As amarras da economia brasileira

Reinaldo Cafeo
| Tempo de leitura: 2 min

Os números atuais do desempenho econômico são animadores. Os últimos trimestres deste ano “salvarão” o ano, permitindo eliminar parte da recessão vivida pelo país no início de ano. Se tudo correr bem cresceremos 1% de janeiro a dezembro, mas como números atuais projetando excelente desempenho. Em 2010 modelos macroeconômicos apontam para crescimento entre 4% e 5%. Para que seja o chamado vôo da galinha, temos que eliminar algumas amarras.

Uma delas refere-se ao investimento. Este ano os investimentos totais ficarão no máximo em 15,5% do PIB, insuficientes para sustentar o crescimento econômico a longo prazo. As projeções para o ano que vem apontam para no máximo 19% do PIB. Estudos apontam que investimentos nesta magnitude não são capazes de equilibrar oferta com a demanda, gerando desequilíbrios que serão corrigidos com políticas de curto prazo, como a monetária.

A outra amarra é o baixo crédito doméstico. O volume total está na casa dos 35% do PIB, enquanto a média mundial é de 119% do PIB. Sem crédito e barato, fica difícil projetar um crescimento consistente e duradouro. É certo que os intermediários financeiros necessitam de maiores garantias inclusive com justiça mais ágil para emprestar recursos, mas é certo também que a postura é extremamente conservadora.

Além destas duas amarras temos o câmbio. Por enquanto o conjunto de ações governamentais não trouxe os resultados esperados e com isso as empresas que atuam no comércio exterior vêem o volume exportado reduzir, com forte incremento das importações.

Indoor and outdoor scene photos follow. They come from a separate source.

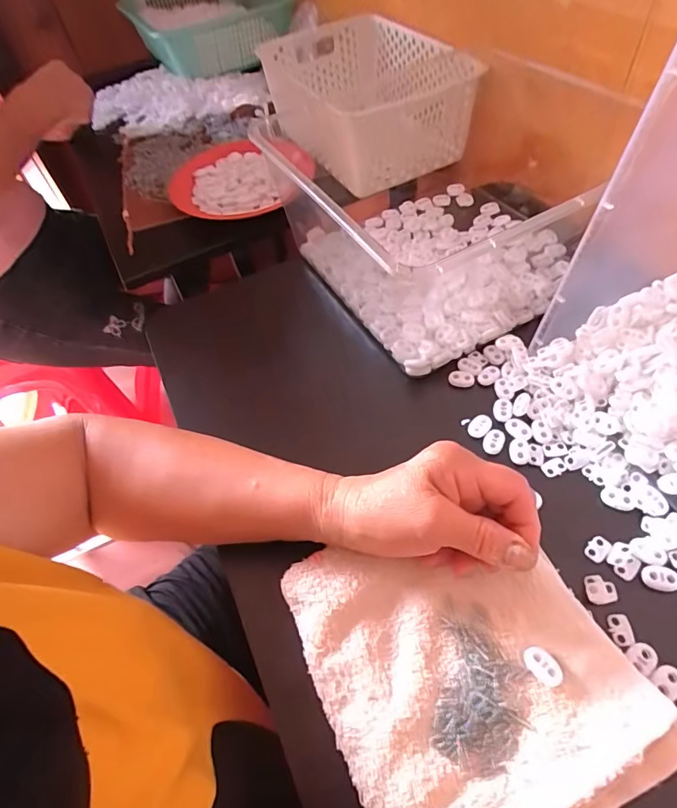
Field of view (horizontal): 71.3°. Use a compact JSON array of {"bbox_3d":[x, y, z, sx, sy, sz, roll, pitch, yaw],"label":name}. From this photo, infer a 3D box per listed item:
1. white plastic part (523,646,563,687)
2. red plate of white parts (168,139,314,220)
[{"bbox_3d":[0.122,0.155,0.280,0.015,0.005,0.022,-40,59,-21],"label":"white plastic part"},{"bbox_3d":[-0.138,-0.308,0.647,0.197,0.031,0.197,-5,53,4],"label":"red plate of white parts"}]

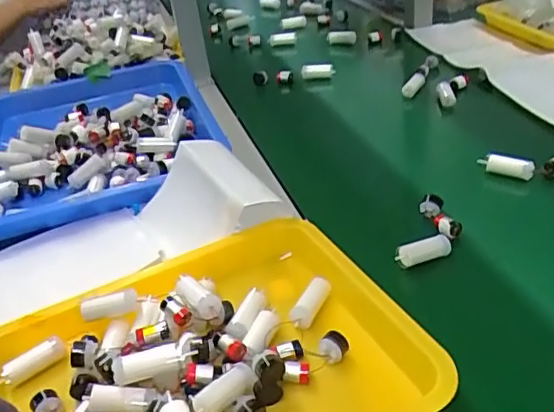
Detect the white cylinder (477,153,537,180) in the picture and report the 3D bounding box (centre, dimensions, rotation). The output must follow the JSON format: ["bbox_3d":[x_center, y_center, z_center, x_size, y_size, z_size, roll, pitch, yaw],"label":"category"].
[{"bbox_3d":[0.264,-0.048,0.648,0.059,0.017,0.018,10,45,17],"label":"white cylinder"}]

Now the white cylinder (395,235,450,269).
[{"bbox_3d":[0.141,0.043,0.541,0.058,0.019,0.017,-18,43,-13],"label":"white cylinder"}]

Isso tudo sem falar na infraestrutura como um todo e o risco de apagões (será que o recente apagão já foi um indício?), à medida que não temos política adequada para sustentar de vez o crescimento econômico.

Não taxo minha avaliação como pessimista, prefiro que seja entendida como indicativos para que efetivamente o país aproveite os bons ventos que estão sobrando para nossa economia. Crescer e depois recuar é uma situação pior do que crescer pouco de maneira consistente.